My South Asian Literature course ended yesterday, if I can frame things that way. In any case, yesterday we had our last class of the semester. We still have to prepare for the final examination, scheduled for Monday, barely two days away.
I don't know about other professors, but creating examination questions is rather challenging for me. Every time I teach a course, it is a different experience from any previous offerings of the course. My thoughts about any literary work change, influenced by various factors, such as the books and other writings I read all the time.
There is also the fact that rereading a literary work yields new insights. Then, each class of students is different in many ways from any previous class, resulting in different discussions of any given literary work. Nor is the sequencing of the readings constant from year to year. I also complicate matters more because I like to include, in the course, a text or texts I have never read.

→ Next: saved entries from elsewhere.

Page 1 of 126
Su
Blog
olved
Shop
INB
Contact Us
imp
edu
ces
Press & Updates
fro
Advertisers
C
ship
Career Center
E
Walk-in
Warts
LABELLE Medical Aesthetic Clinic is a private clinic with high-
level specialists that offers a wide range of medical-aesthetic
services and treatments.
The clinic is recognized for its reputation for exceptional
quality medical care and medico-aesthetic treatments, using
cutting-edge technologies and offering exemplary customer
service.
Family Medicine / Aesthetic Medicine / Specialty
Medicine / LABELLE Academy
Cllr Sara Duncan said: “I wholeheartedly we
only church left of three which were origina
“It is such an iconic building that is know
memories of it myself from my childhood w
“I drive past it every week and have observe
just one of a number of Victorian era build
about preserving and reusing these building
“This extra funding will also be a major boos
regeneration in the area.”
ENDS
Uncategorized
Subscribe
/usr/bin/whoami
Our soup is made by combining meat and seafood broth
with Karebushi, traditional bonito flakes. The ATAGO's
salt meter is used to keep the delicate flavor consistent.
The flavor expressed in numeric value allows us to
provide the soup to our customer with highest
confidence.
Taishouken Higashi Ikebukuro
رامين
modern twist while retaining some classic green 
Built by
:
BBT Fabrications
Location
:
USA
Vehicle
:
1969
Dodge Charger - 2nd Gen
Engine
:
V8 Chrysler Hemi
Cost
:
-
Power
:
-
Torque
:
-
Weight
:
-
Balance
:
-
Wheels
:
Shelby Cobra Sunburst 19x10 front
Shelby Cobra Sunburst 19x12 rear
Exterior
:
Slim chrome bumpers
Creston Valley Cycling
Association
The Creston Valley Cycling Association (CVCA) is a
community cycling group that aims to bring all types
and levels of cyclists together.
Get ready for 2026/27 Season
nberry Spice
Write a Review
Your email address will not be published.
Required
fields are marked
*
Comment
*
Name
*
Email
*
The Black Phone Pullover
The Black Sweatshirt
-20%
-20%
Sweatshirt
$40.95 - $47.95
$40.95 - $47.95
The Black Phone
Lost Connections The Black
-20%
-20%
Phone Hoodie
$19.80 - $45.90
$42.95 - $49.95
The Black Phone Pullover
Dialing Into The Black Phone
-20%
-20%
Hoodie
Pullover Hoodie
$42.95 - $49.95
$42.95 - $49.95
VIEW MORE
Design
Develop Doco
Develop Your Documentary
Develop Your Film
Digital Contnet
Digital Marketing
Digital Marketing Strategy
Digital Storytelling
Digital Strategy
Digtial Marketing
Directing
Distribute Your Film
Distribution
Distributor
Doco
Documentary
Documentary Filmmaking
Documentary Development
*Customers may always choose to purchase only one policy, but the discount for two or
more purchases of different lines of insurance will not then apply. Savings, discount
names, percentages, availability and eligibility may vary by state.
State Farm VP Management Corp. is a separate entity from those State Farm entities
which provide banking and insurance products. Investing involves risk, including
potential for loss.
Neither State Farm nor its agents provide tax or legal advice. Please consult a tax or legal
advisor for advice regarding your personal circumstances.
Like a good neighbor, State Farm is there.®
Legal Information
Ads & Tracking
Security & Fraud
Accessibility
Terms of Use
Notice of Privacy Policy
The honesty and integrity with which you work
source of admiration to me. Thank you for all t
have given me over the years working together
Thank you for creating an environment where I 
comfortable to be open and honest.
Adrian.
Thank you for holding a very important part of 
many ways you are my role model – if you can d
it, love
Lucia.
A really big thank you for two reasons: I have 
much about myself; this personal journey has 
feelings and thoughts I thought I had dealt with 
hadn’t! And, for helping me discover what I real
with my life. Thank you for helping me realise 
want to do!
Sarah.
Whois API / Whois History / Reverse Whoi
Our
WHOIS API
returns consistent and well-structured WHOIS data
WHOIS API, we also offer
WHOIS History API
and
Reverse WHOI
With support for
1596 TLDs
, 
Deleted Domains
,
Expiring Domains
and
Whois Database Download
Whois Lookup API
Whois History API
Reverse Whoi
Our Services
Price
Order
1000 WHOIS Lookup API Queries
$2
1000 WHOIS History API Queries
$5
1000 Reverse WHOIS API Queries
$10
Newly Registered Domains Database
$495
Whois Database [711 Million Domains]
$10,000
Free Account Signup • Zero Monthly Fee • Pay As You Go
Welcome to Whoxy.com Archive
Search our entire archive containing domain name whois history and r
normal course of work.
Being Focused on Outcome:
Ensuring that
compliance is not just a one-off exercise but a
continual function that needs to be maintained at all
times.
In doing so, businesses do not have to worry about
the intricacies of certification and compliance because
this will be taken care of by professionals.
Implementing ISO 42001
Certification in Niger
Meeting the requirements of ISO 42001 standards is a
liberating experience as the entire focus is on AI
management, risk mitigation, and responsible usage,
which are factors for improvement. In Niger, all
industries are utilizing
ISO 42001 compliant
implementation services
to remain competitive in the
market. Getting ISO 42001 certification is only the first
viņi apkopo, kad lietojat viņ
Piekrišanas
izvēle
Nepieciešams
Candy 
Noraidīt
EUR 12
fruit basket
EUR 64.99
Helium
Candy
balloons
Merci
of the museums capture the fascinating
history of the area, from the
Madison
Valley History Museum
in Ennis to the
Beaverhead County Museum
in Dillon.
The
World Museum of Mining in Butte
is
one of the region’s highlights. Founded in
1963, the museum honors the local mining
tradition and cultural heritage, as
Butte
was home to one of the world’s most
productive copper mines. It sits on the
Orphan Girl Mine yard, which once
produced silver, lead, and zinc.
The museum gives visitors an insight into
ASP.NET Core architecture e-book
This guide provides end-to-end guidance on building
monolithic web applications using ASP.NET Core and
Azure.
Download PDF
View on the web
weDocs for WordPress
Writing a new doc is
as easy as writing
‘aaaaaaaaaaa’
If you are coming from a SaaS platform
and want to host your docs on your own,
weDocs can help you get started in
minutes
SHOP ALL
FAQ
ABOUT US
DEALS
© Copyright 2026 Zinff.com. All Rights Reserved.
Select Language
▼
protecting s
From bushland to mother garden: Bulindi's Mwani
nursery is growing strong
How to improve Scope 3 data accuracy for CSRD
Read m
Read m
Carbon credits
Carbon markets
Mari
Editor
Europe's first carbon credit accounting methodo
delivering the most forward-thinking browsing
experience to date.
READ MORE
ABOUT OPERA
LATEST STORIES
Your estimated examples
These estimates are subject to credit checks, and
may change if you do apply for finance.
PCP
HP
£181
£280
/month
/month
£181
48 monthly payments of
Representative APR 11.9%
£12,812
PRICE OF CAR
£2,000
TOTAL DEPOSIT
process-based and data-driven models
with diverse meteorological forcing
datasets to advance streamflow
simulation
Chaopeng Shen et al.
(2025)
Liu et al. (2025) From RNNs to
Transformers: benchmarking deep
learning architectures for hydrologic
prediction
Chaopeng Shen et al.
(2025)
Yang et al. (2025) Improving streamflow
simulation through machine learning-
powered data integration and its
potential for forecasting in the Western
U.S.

In view of all this, I cannot simply give the students questions from past examinations. I have to think hard in efforts to capture the uniqueness of each iteration of the course. Since we did not manage to get to the end of Gunesekera's Reef, our last text for this semester, I have also to figure out how to incorporate this text in the examination., or how to give students the opportunity to use or invoke it. I cannot omit it entirely, since we have spent considerable time and effort on it.
That is the challenge I am facing this weekend. However, I am not overly concerned. I have always encountered such challenges and produced what I consider suitable examination questions.